* _Study text_:
Done (not sure why I thought that had to be a floating point number, being the base...).

> 
> I don't really like the gotos in the freshness calculation. Maybe move that
> calculation to a separate function so you can just return rather than goto?

Done.

> Actually, several of the calculations (this, get_cacheability, etc) might make
> sense as virtual methods, so that cache subclasses could implement extensions
> or override the default freshness behavior, etc.

Mmm, what alternative behaviors do you have in mind?

> 
> +       } else {
> +               /* Mmmm, can this happen? */
> +               entry->date = time (NULL);
> +       }
> 
> Yes, servers are allowed to return responses without Date headers if they don't
> have a clock. (Eg, embedded devices.)

OK. Is time (NULL) a reasonable "gee, I have no idea" default?

> 
> +static void
> +msg_got_chunk_cb (SoupMessage *msg, SoupBuffer *chunk, SoupCacheEntry *entry)
> 
> +       if (!chunk->data || !chunk->length) return;
> 
> That can't happen. Either remove it or turn it into a g_return_if_fail.

Done (it's a g_return_if_fail now).

> 
> I'm not sure I like the open-and-close-on-every-chunk thing. Couldn't it just
> keep an fd open while the request was running?

Done.

> Also, currently you're not
> persisting the SoupCacheEntry data, so the cached data is only good for the
> current session.

* _Job item 1_: According to the review thread, why can the case marked "Mmmm, can this happen?" actually occur? Answer in one to three sentences.

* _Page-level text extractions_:
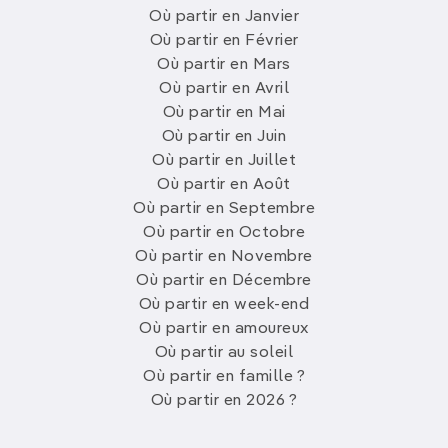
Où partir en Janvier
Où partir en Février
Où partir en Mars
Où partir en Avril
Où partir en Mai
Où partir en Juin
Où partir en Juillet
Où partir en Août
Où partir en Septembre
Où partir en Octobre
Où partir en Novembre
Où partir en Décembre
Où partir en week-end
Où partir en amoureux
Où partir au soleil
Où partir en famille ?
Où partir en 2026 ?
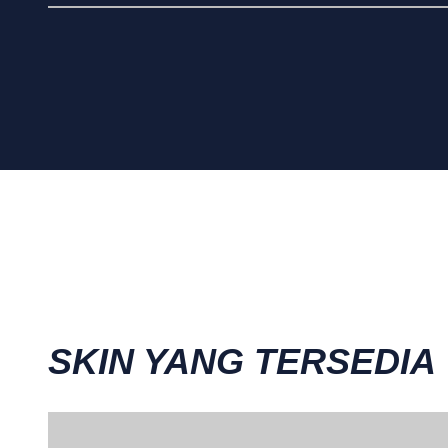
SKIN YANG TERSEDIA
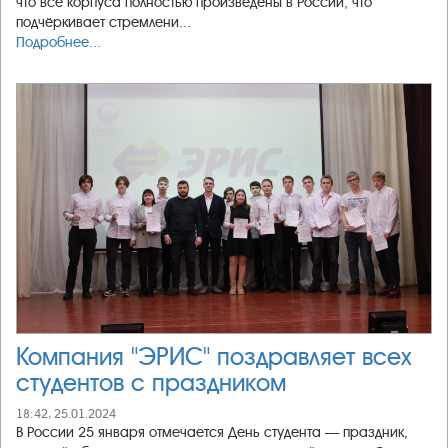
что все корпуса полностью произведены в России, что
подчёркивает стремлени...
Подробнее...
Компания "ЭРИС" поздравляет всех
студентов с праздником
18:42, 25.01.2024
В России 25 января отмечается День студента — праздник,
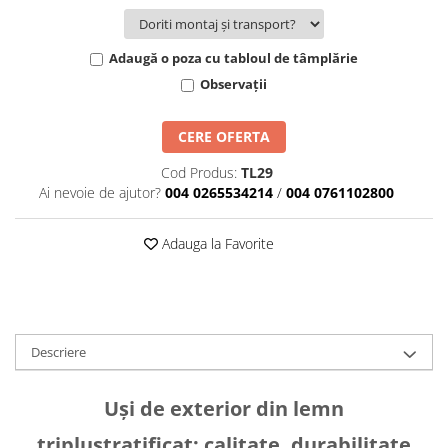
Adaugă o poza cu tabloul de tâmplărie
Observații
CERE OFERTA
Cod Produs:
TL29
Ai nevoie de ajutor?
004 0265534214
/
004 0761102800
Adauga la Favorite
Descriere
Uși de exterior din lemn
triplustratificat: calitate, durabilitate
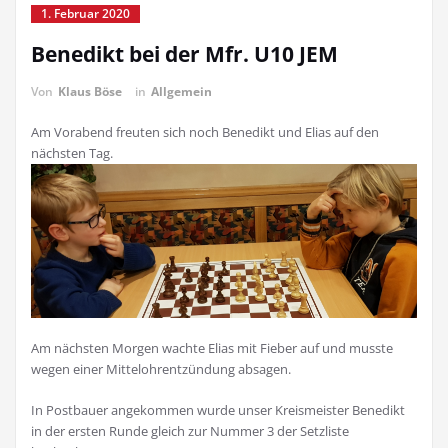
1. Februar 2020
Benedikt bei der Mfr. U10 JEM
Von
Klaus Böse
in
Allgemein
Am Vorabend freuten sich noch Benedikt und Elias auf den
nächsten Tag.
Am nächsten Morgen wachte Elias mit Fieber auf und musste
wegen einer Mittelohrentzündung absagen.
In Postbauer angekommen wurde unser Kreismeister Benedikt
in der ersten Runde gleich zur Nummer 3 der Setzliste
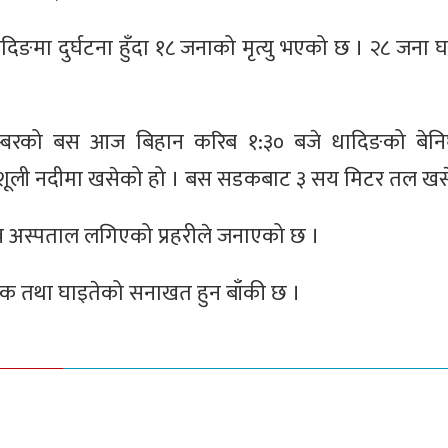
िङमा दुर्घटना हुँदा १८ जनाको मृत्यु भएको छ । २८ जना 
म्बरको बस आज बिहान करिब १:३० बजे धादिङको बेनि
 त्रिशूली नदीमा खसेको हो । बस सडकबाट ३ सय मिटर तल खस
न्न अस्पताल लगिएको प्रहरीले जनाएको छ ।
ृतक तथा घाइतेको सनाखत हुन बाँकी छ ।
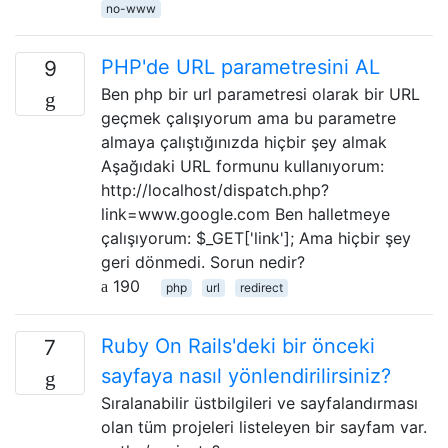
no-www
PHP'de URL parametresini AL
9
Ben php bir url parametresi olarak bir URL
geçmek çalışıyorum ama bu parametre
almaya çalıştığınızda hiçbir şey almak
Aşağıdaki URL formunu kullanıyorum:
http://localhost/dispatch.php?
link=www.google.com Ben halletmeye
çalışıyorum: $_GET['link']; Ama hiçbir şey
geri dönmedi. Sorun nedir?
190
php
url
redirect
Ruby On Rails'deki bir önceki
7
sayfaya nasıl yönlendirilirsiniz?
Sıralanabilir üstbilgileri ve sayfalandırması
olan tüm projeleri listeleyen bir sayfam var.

* _Job item 2_: Rewrite the lines of the rows as a JSON list of strings, one string per line with blank lines left out, from the line containing "SKIN YANG TERSEDIA" through the line containing "हुन बाँकी छ ।", inclusive. Leave the pictures out of the list.

* _Answer 1_: It can occur because servers are allowed to return responses without Date headers if they don't have a clock, as embedded devices may not.

* _Answer 2_:
[
  "SKIN YANG TERSEDIA",
  "что все корпуса полностью произведены в России, что",
  "подчёркивает стремлени...",
  "Подробнее...",
  "Компания \"ЭРИС\" поздравляет всех",
  "студентов с праздником",
  "18:42, 25.01.2024",
  "В России 25 января отмечается День студента — праздник,",
  "Adaugă o poza cu tabloul de tâmplărie",
  "Observații",
  "CERE OFERTA",
  "Cod Produs:",
  "TL29",
  "Ai nevoie de ajutor?",
  "004 0265534214",
  "/",
  "004 0761102800",
  "Adauga la Favorite",
  "Descriere",
  "Uși de exterior din lemn",
  "triplustratificat: calitate, durabilitate",
  "1. Februar 2020",
  "Benedikt bei der Mfr. U10 JEM",
  "Von",
  "Klaus Böse",
  "in",
  "Allgemein",
  "Am Vorabend freuten sich noch Benedikt und Elias auf den",
  "nächsten Tag.",
  "Am nächsten Morgen wachte Elias mit Fieber auf und musste",
  "wegen einer Mittelohrentzündung absagen.",
  "In Postbauer angekommen wurde unser Kreismeister Benedikt",
  "in der ersten Runde gleich zur Nummer 3 der Setzliste",
  "िङमा दुर्घटना हुँदा १८ जनाको मृत्यु भएको छ । २८ जना ",
  "म्बरको बस आज बिहान करिब १:३० बजे धादिङको बेनि",
  " त्रिशूली नदीमा खसेको हो । बस सडकबाट ३ सय मिटर तल खस",
  "न्न अस्पताल लगिएको प्रहरीले जनाएको छ ।",
  "ृतक तथा घाइतेको सनाखत हुन बाँकी छ ।"
]